Entre 10 e 11 de dezembro, um grupo de mais de uma centena de investigadores de toda a Europa, vai reunir-se em Bruxelas para a Assembleia Geral do Consórcio EuroMarine+.
Estes investigadores pretendem discutir aspectos relacionados com a implementação do Consórcio, bem como definir linhas de coordenação estratégica para o futuro da investigação marinha na Europa.
Adelino Canário, presidente da Direção do Centro de Ciências do Mar (CCMAR), vai estar presente neste encontro que reunirá altos quadros da Comissão Europeia, como Anne Glover, a primeira conselheira científica da EU e Dingwell Donald, o secretário-geral do Conselho Europeu de Investigação (ERC).
"Esperamos pelo menos 100 cientistas marinhos na reunião e eles vão discutir os últimos e mais relevantes desenvolvimentos da investigação marinha e também estar envolvidos na discussão acerca da estratégia a seguir no futuro para o projecto EUROMARINE, que é importante para moldar o futuro sucesso da Europa", diz Mike Thorndyke, do Departamento de Biologia e Ciências do Ambiente da Universidade de Gotemburgo, o responsável há quase dois anos pela coordenação do projeto EuroMarine+.
O Projeto EuroMarine+
Nos últimos dois anos, os principais investigadores da área das ciências marinhas uniram-se para integrar três diferentes redes marinhas de excelência (MarBEF, a MGE, e Eur-Oceans) num único consórcio interdisciplinar - o EuroMarine+ - baseado na permissa: "From Genes to Ecosystems in a changing Ocean".
"No campo da investigação marinha torna-se cada vez mais importante ter uma abordagem holística e examinar o mesmo problema de diferentes perspetivas. Portanto, a troca de conhecimentos entre cientistas de diferentes disciplinas deve tornar-se mais eficiente. Por exemplo, é importante que as informações sobre os genes de um peixe cheguem aos cientistas que estudam o ambiente onde esses peixes vivem e vice-versa", explica Mike Thorndyke.

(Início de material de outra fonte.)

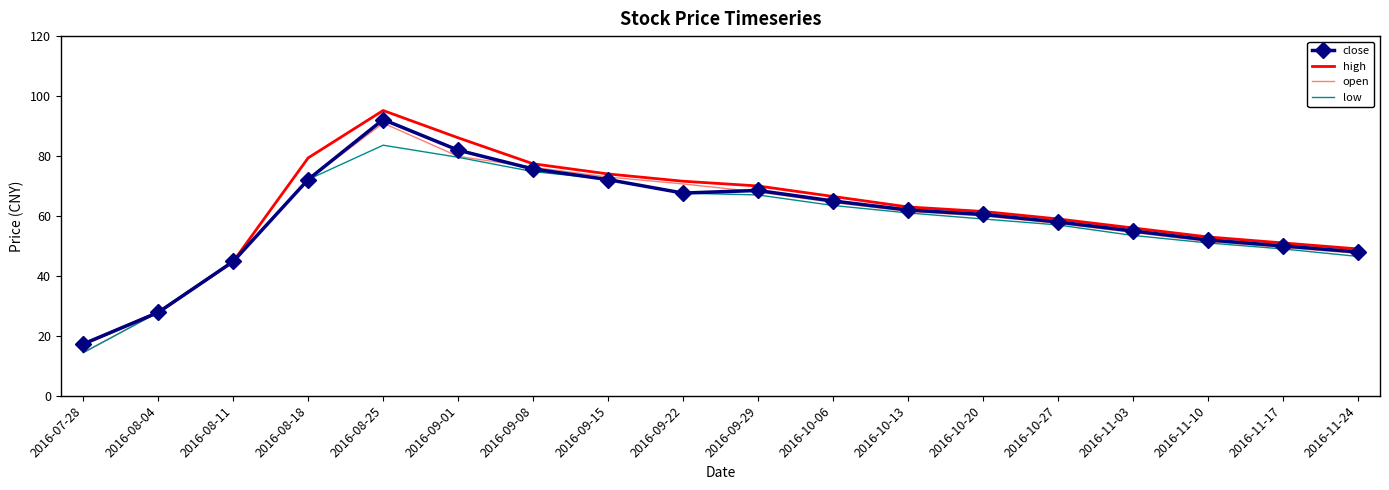

What is the difference between the highest and lowest values at 2016-08-18?

7.2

Desenvolvimento de estratégias para a investigação marinha
Uma vez que o EuroMarine + foi projetado para iniciar funções no início de 2013, a rede vai trabalhar para desenvolver estratégias e serviços para definir as prioridades para a investigação, facilitar a informação e a troca de conhecimentos entre investigadores, empresários e policy makers, bem como o desenvolvimento de novas abordagens para as gerações futuras de cientistas marinhos, com uma formação multi-disciplinar.
"Os mares e oceanos que cercam o litoral europeu representam um potencial excelente como recurso para os povos europeus, a partir da descoberta de novos medicamentos e produtos inovadores para as pescas, aquacultura, juntamente com lazer e bem-estar. As nossas costas são também mais vulneráveis em termos de sobrexploração, alterações climáticas e outras pressões, devido a uma população em expansão. Ao mesmo tempo, é também evidente que sabemos muito pouco sobre esses ecossistemas marinhos vitais, tendo mais conhecimento sobre o que se passa na Lua do que sobre nossas zonas marinhas", conclui Mike Thorndyke.